Following a jump across the pond, Jason joined Software Ventures and developed completely asynchronous implementations of a number of major internet protocols, including SSL, for the small, fast, and ill-fated Saturn web browser. He then joined Bear River, moved to the server, and pioneered the small, revolutionary, and ill-fated Janx HTML transformation engine. He has been tirelessly and tiresomely lecturing the world on the downsides of other web delivery systems since.
By this time his other cohabiting personality had been clamouring for a piece of the action, so Jason quit and joined The Lovemakers. Four rollercoaster years of rocking followed, with highlights including signing to Interscope, selling out the Fillmore, being featured in Keyboard magazine, getting shut down by a noise complaint while playing a party at the Playboy Mansion, and bumping into Aubrey through mutual musical friends.
Lynn is the go-to lead for front-end development. Her speciality is building high performance sites with strict adherence to the latest HTML5 & CSS3 standards. With a background in design, she got her start with a job at the University of Toronto's Adaptive Technology Resource Center before moving to San Francisco to help open The Groop's San Francisco office. She spent a short time at Outspark before starting at Particle in January of 2010.

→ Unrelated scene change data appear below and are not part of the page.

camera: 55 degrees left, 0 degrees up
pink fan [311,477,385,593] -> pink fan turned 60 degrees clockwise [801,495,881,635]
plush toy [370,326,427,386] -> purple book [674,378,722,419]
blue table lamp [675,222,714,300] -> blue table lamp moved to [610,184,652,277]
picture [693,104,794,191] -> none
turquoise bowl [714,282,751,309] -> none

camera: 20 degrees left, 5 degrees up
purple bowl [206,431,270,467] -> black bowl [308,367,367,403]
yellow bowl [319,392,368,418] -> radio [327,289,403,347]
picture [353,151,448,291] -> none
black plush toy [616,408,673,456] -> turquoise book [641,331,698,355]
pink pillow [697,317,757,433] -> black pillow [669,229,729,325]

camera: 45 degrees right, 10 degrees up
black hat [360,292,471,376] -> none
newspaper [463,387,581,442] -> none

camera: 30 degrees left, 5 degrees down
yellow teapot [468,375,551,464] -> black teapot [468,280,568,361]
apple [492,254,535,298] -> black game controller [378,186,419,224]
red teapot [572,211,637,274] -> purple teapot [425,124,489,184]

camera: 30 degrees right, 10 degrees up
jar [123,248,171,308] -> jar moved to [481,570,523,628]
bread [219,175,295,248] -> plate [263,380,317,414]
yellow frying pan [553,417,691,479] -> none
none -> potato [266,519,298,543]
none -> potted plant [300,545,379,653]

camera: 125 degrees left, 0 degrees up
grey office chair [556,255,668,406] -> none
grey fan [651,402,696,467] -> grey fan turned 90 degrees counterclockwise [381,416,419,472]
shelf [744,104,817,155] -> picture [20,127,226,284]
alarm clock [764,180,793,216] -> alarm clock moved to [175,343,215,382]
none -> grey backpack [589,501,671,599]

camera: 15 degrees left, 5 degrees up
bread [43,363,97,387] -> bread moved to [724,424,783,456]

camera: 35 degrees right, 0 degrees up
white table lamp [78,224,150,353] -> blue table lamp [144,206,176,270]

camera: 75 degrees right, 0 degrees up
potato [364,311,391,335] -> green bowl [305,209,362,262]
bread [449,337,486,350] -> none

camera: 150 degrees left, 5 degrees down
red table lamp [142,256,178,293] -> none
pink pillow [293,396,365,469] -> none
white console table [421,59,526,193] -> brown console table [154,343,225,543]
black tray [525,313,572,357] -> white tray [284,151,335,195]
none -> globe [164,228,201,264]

Emily brings 10 years of digital agency experience to our production process and has played key roles in hugely successful interactive campaigns for Mini, Verizon, Puma and many other global brands.
Benjamin blends numbers and letters with colors and curves. He collects the specs and manifests the rest. He has worked as both a programmer and designer to bring flow and life to the abrupt and static.
Utilizing evolving technologies Benjamin is fast to adapt. With a background in Flash he currently is dropping rich media into little devices with Javascript, CSS3, and HTML5.
Nathan loves coffee. He can be found drinking it at the Particle office whilst developing with this team of do-gooders, or perhaps on some highway somewhere, wearily between shows while on tour. Good ideas and coffee come hand in hand, after all. Since 2004 Nathan has gravitated around the bay area drinking its many coffees, working for various agencies, playing and releasing music on his small record label, and cultivating some kind of cosmic concept.
Particle is a growing professional services business in creative concept work, visual and user experience design, and technical implementation. Its founders have a significant history with digital creative consultancy both directly with clients like Apple, Disney, Sony, Sony Ericsson, Google, Yahoo! and through work in agencies like The Barbarian Group and Frog Design.
Particle brings positive and energetic relationships with Google and the Chrome team specifically, as well as great Apple relationships and execution experience around iAds, iTunes Extras, and Apple.com. We have participated in and piloted much of the technology which will display the next generation of advertising and deliver media content for the next decade.
Our main headquarters is located in downtown San Francisco. Though don't be surprised to see us hanging out in Venice beach.